- Your assignment: Please output the data exactly, without omitting anything.

↓↓↓

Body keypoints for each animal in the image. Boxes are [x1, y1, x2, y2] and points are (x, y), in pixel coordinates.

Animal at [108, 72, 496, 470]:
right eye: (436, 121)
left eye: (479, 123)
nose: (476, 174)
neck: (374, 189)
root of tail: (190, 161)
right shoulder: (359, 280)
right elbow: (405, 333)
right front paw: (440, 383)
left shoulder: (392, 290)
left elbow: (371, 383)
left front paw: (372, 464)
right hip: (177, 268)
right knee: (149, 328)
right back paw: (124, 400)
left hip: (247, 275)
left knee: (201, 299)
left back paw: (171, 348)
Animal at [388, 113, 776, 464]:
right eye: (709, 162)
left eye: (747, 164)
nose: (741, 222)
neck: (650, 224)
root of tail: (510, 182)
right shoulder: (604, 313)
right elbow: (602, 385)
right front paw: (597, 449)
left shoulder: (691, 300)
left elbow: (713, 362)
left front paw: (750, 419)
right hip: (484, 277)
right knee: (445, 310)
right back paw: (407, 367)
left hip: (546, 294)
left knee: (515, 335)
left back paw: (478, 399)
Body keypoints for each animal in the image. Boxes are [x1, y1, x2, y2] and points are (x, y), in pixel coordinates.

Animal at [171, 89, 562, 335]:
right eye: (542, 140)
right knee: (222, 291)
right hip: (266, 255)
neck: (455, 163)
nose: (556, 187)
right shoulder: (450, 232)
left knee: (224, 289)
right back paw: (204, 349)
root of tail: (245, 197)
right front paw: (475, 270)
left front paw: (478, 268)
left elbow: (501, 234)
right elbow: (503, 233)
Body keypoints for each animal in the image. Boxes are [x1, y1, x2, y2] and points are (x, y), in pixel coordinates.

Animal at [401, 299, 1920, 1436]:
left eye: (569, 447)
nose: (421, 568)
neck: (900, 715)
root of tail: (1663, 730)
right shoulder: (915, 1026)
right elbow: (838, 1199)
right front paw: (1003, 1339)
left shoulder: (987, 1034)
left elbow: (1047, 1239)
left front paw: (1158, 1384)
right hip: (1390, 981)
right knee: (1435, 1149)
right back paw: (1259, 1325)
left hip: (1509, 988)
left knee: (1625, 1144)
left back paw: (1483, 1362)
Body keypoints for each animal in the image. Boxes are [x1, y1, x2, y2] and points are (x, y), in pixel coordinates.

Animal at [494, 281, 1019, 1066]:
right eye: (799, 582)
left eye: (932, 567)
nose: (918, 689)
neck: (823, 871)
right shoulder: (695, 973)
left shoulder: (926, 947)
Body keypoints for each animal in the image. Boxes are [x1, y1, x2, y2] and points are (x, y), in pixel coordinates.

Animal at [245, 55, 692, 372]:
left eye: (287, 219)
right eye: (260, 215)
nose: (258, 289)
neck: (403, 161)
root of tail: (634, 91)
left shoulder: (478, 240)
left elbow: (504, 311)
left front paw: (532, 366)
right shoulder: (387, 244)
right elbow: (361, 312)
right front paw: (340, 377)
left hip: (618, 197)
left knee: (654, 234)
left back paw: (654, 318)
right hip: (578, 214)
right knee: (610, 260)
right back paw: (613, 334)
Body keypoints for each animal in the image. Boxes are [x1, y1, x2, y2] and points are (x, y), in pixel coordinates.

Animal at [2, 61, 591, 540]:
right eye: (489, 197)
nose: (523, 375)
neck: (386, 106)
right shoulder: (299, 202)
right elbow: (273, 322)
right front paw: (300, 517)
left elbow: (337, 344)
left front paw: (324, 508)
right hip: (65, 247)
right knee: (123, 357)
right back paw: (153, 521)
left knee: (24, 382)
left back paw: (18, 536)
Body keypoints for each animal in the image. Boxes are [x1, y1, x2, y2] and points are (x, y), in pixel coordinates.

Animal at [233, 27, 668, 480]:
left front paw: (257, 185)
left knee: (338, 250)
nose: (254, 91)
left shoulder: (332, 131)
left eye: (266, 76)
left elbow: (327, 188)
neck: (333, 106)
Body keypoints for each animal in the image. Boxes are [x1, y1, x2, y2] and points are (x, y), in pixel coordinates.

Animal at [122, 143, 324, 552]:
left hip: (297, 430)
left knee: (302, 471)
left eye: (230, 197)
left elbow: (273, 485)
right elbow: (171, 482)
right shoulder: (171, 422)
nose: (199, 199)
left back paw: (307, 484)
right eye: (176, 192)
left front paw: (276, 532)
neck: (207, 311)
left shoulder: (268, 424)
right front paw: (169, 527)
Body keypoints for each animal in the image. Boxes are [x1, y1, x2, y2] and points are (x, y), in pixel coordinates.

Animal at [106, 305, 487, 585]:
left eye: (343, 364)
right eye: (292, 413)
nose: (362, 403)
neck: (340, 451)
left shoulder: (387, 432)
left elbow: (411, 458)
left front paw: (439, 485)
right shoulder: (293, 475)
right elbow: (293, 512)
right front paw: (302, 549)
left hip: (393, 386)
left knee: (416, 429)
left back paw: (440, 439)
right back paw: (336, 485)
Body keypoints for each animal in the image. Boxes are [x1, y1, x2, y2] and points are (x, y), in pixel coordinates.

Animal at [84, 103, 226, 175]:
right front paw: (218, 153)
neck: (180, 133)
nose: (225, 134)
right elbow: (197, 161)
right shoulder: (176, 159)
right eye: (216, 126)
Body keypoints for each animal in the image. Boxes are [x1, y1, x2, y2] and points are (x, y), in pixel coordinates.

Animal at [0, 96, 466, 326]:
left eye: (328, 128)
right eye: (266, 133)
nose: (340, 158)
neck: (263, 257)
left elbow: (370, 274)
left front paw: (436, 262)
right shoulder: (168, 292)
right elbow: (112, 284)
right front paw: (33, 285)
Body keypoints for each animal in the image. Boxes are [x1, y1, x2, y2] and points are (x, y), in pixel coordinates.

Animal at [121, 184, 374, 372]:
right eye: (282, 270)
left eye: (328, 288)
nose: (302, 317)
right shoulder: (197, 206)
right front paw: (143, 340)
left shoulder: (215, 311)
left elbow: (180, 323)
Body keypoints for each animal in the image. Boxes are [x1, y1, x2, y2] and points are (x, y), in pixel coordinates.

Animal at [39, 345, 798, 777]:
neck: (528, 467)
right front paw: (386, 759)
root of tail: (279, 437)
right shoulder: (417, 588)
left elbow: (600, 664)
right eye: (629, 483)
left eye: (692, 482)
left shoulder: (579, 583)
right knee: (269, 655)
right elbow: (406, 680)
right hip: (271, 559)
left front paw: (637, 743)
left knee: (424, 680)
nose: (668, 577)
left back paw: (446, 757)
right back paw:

↑↑↑

- Answer section:
Body keypoints for each animal in the image. Boxes are [x1, y1, x2, y2] and points are (x, y), in pixel coordinates.

Animal at [108, 72, 496, 470]:
right eye: (436, 121)
left eye: (479, 123)
nose: (476, 174)
neck: (374, 189)
root of tail: (190, 161)
right shoulder: (359, 280)
right elbow: (405, 333)
right front paw: (440, 383)
left shoulder: (392, 290)
left elbow: (371, 383)
left front paw: (372, 464)
right hip: (177, 268)
right knee: (149, 328)
right back paw: (124, 400)
left hip: (247, 275)
left knee: (201, 299)
left back paw: (171, 348)
Animal at [388, 113, 776, 464]:
right eye: (709, 162)
left eye: (747, 164)
nose: (741, 222)
neck: (650, 224)
root of tail: (510, 182)
right shoulder: (604, 313)
right elbow: (602, 385)
right front paw: (597, 449)
left shoulder: (691, 300)
left elbow: (713, 362)
left front paw: (750, 419)
right hip: (484, 277)
right knee: (445, 310)
right back paw: (407, 367)
left hip: (546, 294)
left knee: (515, 335)
left back paw: (478, 399)
Body keypoints for each animal in the image. Boxes are [x1, y1, x2, y2] and points are (x, y), in pixel coordinates.

Animal at [171, 89, 562, 335]:
right eye: (542, 140)
right knee: (222, 291)
right hip: (266, 255)
neck: (455, 163)
nose: (556, 187)
right shoulder: (450, 232)
left knee: (224, 289)
right back paw: (204, 349)
root of tail: (245, 197)
right front paw: (475, 270)
left front paw: (478, 268)
left elbow: (501, 234)
right elbow: (503, 233)
Body keypoints for each animal in the image. Boxes are [x1, y1, x2, y2] and points are (x, y), in pixel coordinates.

Animal at [401, 299, 1920, 1436]:
left eye: (569, 447)
nose: (421, 568)
neck: (900, 715)
root of tail: (1663, 730)
right shoulder: (915, 1026)
right elbow: (838, 1199)
right front paw: (1003, 1339)
left shoulder: (987, 1034)
left elbow: (1047, 1239)
left front paw: (1158, 1384)
right hip: (1390, 981)
right knee: (1435, 1149)
right back paw: (1259, 1325)
left hip: (1509, 988)
left knee: (1625, 1144)
left back paw: (1483, 1362)
Body keypoints for each animal in the image. Boxes are [x1, y1, x2, y2] and points are (x, y), in pixel coordinates.

Animal at [494, 281, 1019, 1066]:
right eye: (799, 582)
left eye: (932, 567)
nose: (918, 689)
neck: (823, 871)
right shoulder: (695, 973)
left shoulder: (926, 947)
Body keypoints for each animal in the image. Boxes are [x1, y1, x2, y2] and points are (x, y), in pixel coordinates.

Animal at [245, 55, 692, 372]:
left eye: (287, 219)
right eye: (260, 215)
nose: (258, 289)
neck: (403, 161)
root of tail: (634, 91)
left shoulder: (478, 240)
left elbow: (504, 311)
left front paw: (532, 366)
right shoulder: (387, 244)
right elbow: (361, 312)
right front paw: (340, 377)
left hip: (618, 197)
left knee: (654, 234)
left back paw: (654, 318)
right hip: (578, 214)
right knee: (610, 260)
right back paw: (613, 334)
Body keypoints for each animal in the image. Boxes are [x1, y1, x2, y2] and points are (x, y), in pixel coordinates.

Animal at [2, 61, 591, 540]:
right eye: (489, 197)
nose: (523, 375)
neck: (386, 106)
right shoulder: (299, 202)
right elbow: (273, 322)
right front paw: (300, 517)
left elbow: (337, 344)
left front paw: (324, 508)
right hip: (65, 247)
right knee: (123, 357)
right back paw: (153, 521)
left knee: (24, 382)
left back paw: (18, 536)
Body keypoints for each animal in the image. Boxes are [x1, y1, x2, y2] and points are (x, y), in pixel coordinates.

Animal at [233, 27, 668, 480]:
left front paw: (257, 185)
left knee: (338, 250)
nose: (254, 91)
left shoulder: (332, 131)
left eye: (266, 76)
left elbow: (327, 188)
neck: (333, 106)
Body keypoints for each animal in the image. Boxes are [x1, y1, x2, y2] and points are (x, y), in pixel coordinates.

Animal at [122, 143, 324, 552]:
left hip: (297, 430)
left knee: (302, 471)
left eye: (230, 197)
left elbow: (273, 485)
right elbow: (171, 482)
right shoulder: (171, 422)
nose: (199, 199)
left back paw: (307, 484)
right eye: (176, 192)
left front paw: (276, 532)
neck: (207, 311)
left shoulder: (268, 424)
right front paw: (169, 527)
Body keypoints for each animal in the image. Boxes are [x1, y1, x2, y2] and points are (x, y), in pixel coordinates.

Animal at [106, 305, 487, 585]:
left eye: (343, 364)
right eye: (292, 413)
nose: (362, 403)
neck: (340, 451)
left shoulder: (387, 432)
left elbow: (411, 458)
left front paw: (439, 485)
right shoulder: (293, 475)
right elbow: (293, 512)
right front paw: (302, 549)
left hip: (393, 386)
left knee: (416, 429)
left back paw: (440, 439)
right back paw: (336, 485)
Body keypoints for each animal in the image. Boxes are [x1, y1, x2, y2] and points are (x, y), in pixel coordinates.

Animal at [84, 103, 226, 175]:
right front paw: (218, 153)
neck: (180, 133)
nose: (225, 134)
right elbow: (197, 161)
right shoulder: (176, 159)
right eye: (216, 126)
Body keypoints for each animal in the image. Boxes are [x1, y1, x2, y2] and points are (x, y), in pixel coordinates.

Animal at [0, 96, 466, 326]:
left eye: (328, 128)
right eye: (266, 133)
nose: (340, 158)
neck: (263, 257)
left elbow: (370, 274)
left front paw: (436, 262)
right shoulder: (168, 292)
right elbow: (112, 284)
right front paw: (33, 285)
Body keypoints for each animal in the image. Boxes are [x1, y1, x2, y2] and points are (x, y), in pixel coordinates.

Animal at [121, 184, 374, 372]:
right eye: (282, 270)
left eye: (328, 288)
nose: (302, 317)
right shoulder: (197, 206)
right front paw: (143, 340)
left shoulder: (215, 311)
left elbow: (180, 323)
Body keypoints for each animal in the image. Boxes are [x1, y1, x2, y2] and points are (x, y), in pixel coordinates.

Animal at [39, 345, 798, 777]:
neck: (528, 467)
right front paw: (386, 759)
root of tail: (279, 437)
right shoulder: (417, 588)
left elbow: (600, 664)
right eye: (629, 483)
left eye: (692, 482)
left shoulder: (579, 583)
right knee: (269, 655)
right elbow: (406, 680)
right hip: (271, 559)
left front paw: (637, 743)
left knee: (424, 680)
nose: (668, 577)
left back paw: (446, 757)
right back paw:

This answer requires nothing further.